Sehari sebelum kami berangkat, tiket kereta api sudah full-booked, begitu kata teman saya yang menyambi sebagai travel agent mobile. Ada sedikit harapan, saya kabarkan "kabar kurang baik" itu kepada dua teman lainnya, Teh Neng dan Awi. Saya jelaskan bahwa tidak ada lagi tiket, tapi saya memberikan solusi agar mereka mencoba untuk mengecek di outlet makanan/minuman. Dengan penuh semangat, keduanya bergegas menuju outlet dekat kampus tempat kami bekerja. Dan..... 3 TIKET K.API BERHASIL didapatkan!! Sesuai kesepakatan sebelumnya, kami menumpang kereta pukul 5 pagi dari stasiun Gambir (karena hanya dari Gambir yang memiliki tujuan ke Bandung), Jum'at 9 Januari 2016, sepulang bekerja kami menuju rumah saya untuk menginap sehingga memudahkan perjalanan esok pagi. 
Hari Sabtu, pukul 02.11 dini hari, saya terbangun untuk bersiap mandi serta membangunkan yang lain, Teh Neng masih lelap jadi saya biarkan sementara saya bangunkan Awi yang menginap di tempat adik lelaki. Tidak lama kemudian Teh Neng dan Awi juga bersiap, ya kami siap berpetualang. Setelah pamit pada Ibu, kami berdua menjemput Awi untuk lanjut berjalan kaki menuju muka jalan untuk menumpang taksi menuju stasiun Gambir. Saat itu waktu menunjukkan pukul 3 lebih beberapa belas menit. Kira-kira perjalanan menuju Gambir hanya memerlukan waktu 20 menit, kami bergegas turun begitu sampai di depan pintu masuk lobi stasiun. Mata kami sibuk mencari kursi tunggu yang kosong, benar saja, belum banyak calon penumpang yang berdatangan, dan kami memilih kursi di bagian tengah yang strategis untuk melihat, memandang, dan menikmati suasana stasiun di pagi buta.

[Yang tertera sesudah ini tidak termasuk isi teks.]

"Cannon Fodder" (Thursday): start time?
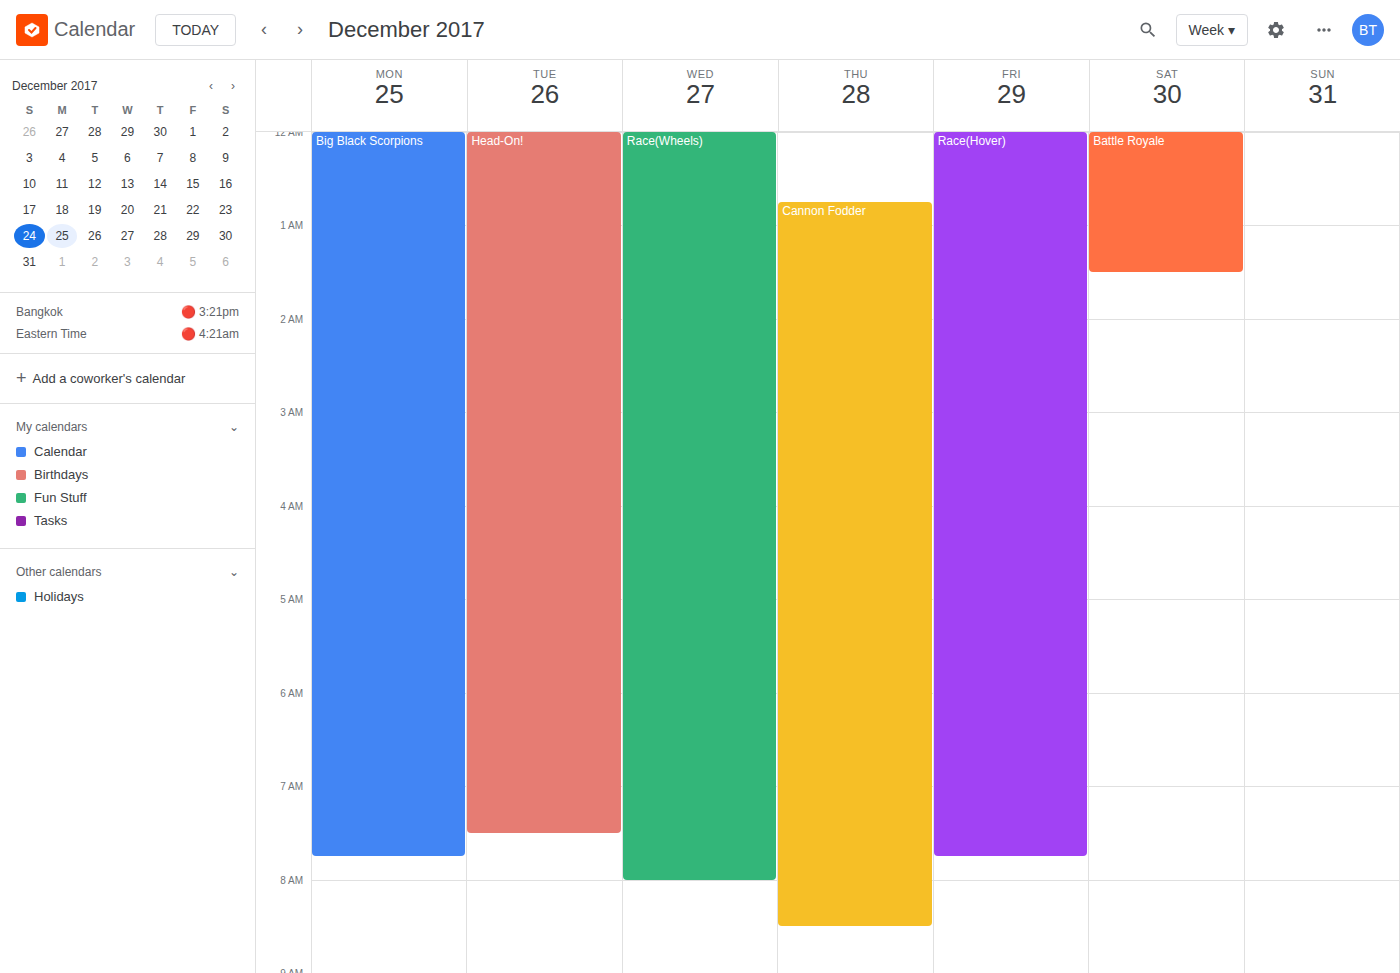
12:45 AM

Waktu berlalu, kami berbagi tugas, Awi serta Teh Neng bergerak untuk mencetak tiket kami bertiga. Alhamdulillah, semua lancar-lancar saja. Pukul 4 lewat kami bergegas untuk check in, menunggu kereta datang di lantai atas. Melalui pemeriksaan satu-persatu secara tertib dan teratur. Kami berpindah tempat, mengingat waktu shalat subuh sudah dekat, maka kami bergantian untuk menjaga tas-tas besar. Beberapa menit menjelang keberangkatan ke Bandung, satu-persatu penumpang masuk ke dalam kereta, beberapa diantaranya bertanya dengan petugas yang berjaga di depan setiap pintu gerbong, termasuk Awi yang hampir tertinggal karena mushola yang penuh oleh mereka yang shalat subuh, sehingga mengharuskan dirinya untuk sabar mengantri.... (bersambung ya!)